In 2015, WWT received a second USDA grant to drill new water wells or rehabilitate existing wells in 13 Georgia counties: Colquitt, Grady, Hancock, Hart, Jones, Macon, Monroe, Murray, Twiggs, Warren, Washington, Wilcox and Worth. That grant is being used to fund at least 22 wells.
“The residents of Hitchcock Road came to the Jones County board of commissioners about some contamination with their wells,” said Michael Underwood, administrator for Jones County. “Our engineer looked at this project and determined it was going to cost $100,000 to run that line and connect all these citizens. The Water Well Trust got involved and provided the homeowners with a well system that will be their [new] well system. The Georgia Department of Community Affairs looked at this project and has decided that [it] could use this as a model for the rest of Georgia.”
South Carolina & New York Projects
WWT received a third USDA grant in 2016 for water well projects in 13 South Carolina counties—Darlington, Lee, Marion, Marlboro, Sumter, Clarendon, Williamsburg, Orangeburg, Laurens, Cherokee, Kershaw, Spartanburg and Union—and three New York counties—Delaware, Rensselaer and Columbia.
Matching funds of 31% ($43,400) for the USDA grant were donated by members of the Water Systems Council at its 2016 Annual Fall Meeting Golf Tournament and WWT Auction. WWT has opened the application process for qualifying households in South Carolina and New York.
USDA grant funds are used to provide long-term, low-interest loans to applicants seeking new or improved water wells. Funding is limited to a maximum of $11,000 per household. Loans have an interest rate of 1% with terms of up to 20 years.

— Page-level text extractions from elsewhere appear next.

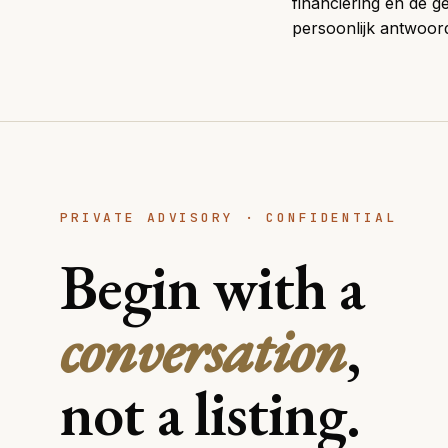
financiering en de 
persoonlijk antwoor
PRIVATE ADVISORY · CONFIDENTIAL
Begin with a
conversation
,
not a listing.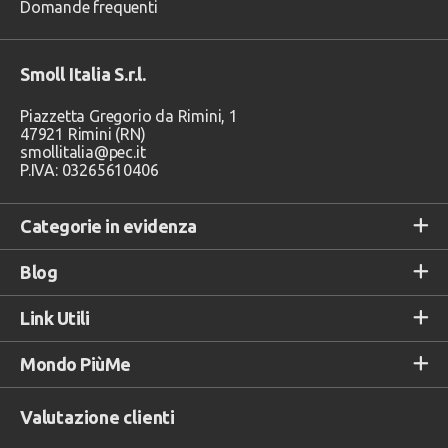
Domande frequenti
Smoll Italia S.r.l.
Piazzetta Gregorio da Rimini, 1
47921 Rimini (RN)
smollitalia@pec.it
P.IVA: 03265610406
Categorie in evidenza
Blog
Link Utili
Mondo PiùMe
Valutazione clienti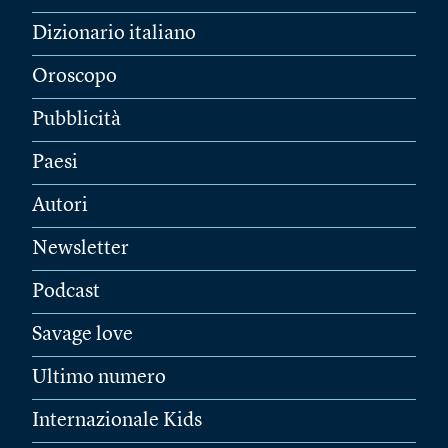
Dizionario italiano
Oroscopo
Pubblicità
Paesi
Autori
Newsletter
Podcast
Savage love
Ultimo numero
Internazionale Kids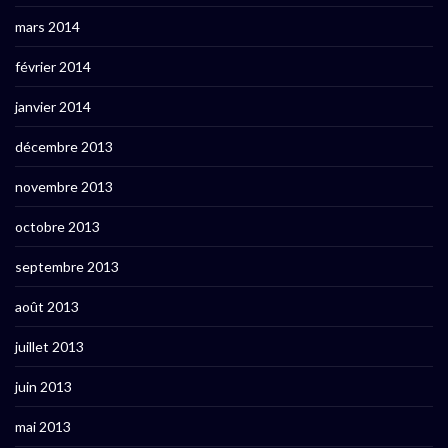
mars 2014
février 2014
janvier 2014
décembre 2013
novembre 2013
octobre 2013
septembre 2013
août 2013
juillet 2013
juin 2013
mai 2013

To be eligible to receive a WWT loan, applicants must be the owner and occupant of the home as their primary residence. In addition, the applicant’s household income must not exceed 100% of the median non-metropolitan household income for the state in which the applicant resides. The income criteria apply to both the applicant and all other occupants of the home. Prospective applicants can download the application form and instruction letter from the WWT website at www.waterwelltrust.org under “Apply” at the top of the home page.

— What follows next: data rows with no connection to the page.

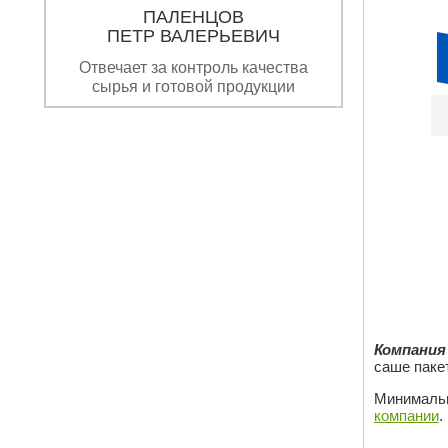
ПАЛЕНЦОВ
ПЕТР ВАЛЕРЬЕВИЧ
Отвечает за контроль качества
сырья и готовой продукции
Компания
саше паке
Минимальн
компании
.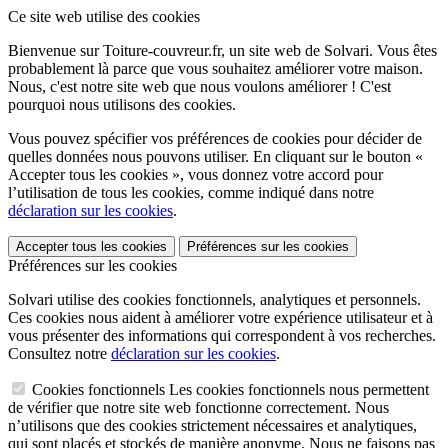
Ce site web utilise des cookies
Bienvenue sur Toiture-couvreur.fr, un site web de Solvari. Vous êtes
probablement là parce que vous souhaitez améliorer votre maison.
Nous, c'est notre site web que nous voulons améliorer ! C'est
pourquoi nous utilisons des cookies.
Vous pouvez spécifier vos préférences de cookies pour décider de
quelles données nous pouvons utiliser. En cliquant sur le bouton «
Accepter tous les cookies », vous donnez votre accord pour
l’utilisation de tous les cookies, comme indiqué dans notre
déclaration sur les cookies
.
Accepter tous les cookies
Préférences sur les cookies
Préférences sur les cookies
Solvari utilise des cookies fonctionnels, analytiques et personnels.
Ces cookies nous aident à améliorer votre expérience utilisateur et à
vous présenter des informations qui correspondent à vos recherches.
Consultez notre
déclaration sur les cookies
.
Cookies fonctionnels
Les cookies fonctionnels nous permettent
de vérifier que notre site web fonctionne correctement. Nous
n’utilisons que des cookies strictement nécessaires et analytiques,
qui sont placés et stockés de manière anonyme. Nous ne faisons pas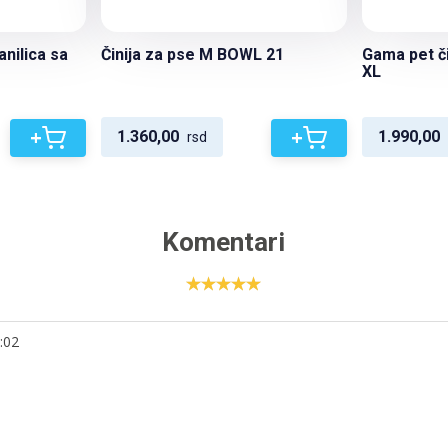
nilica sa
Činija za pse M BOWL 21
Gama pet č
XL
+
+
1.360,00
1.990,00
rsd
Komentari
:02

Water Technology Clearinghouse
The Water Systems Council established WWT to provide clean, sanitary drinking water to Americans who lack access to a reliable water supply and to construct and document small community water systems using water wells to demonstrate that these systems are a cost-effective solution for delivering safe drinking water to rural households.
On Dec. 16, 2016, President Barack Obama signed into law the Water Infrastructure Improvements for the Nation Act, which includes provisions of the Water Supply Cost Savings Act championed by the Water Systems Council and the water well industry. One of those provisions calls for the development of a technology clearinghouse on the cost-effectiveness of innovative and alternative drinking water delivery systems, including wells and well systems.
Data from the WWT projects will be provided to USDA and the U.S. Environmental Protection Agency to populate the drinking water technology clearinghouse database. This information will be disseminated to the public, communities and not-for-profit organizations seeking federal funding for drinking water delivery systems serving populations of 500 or fewer.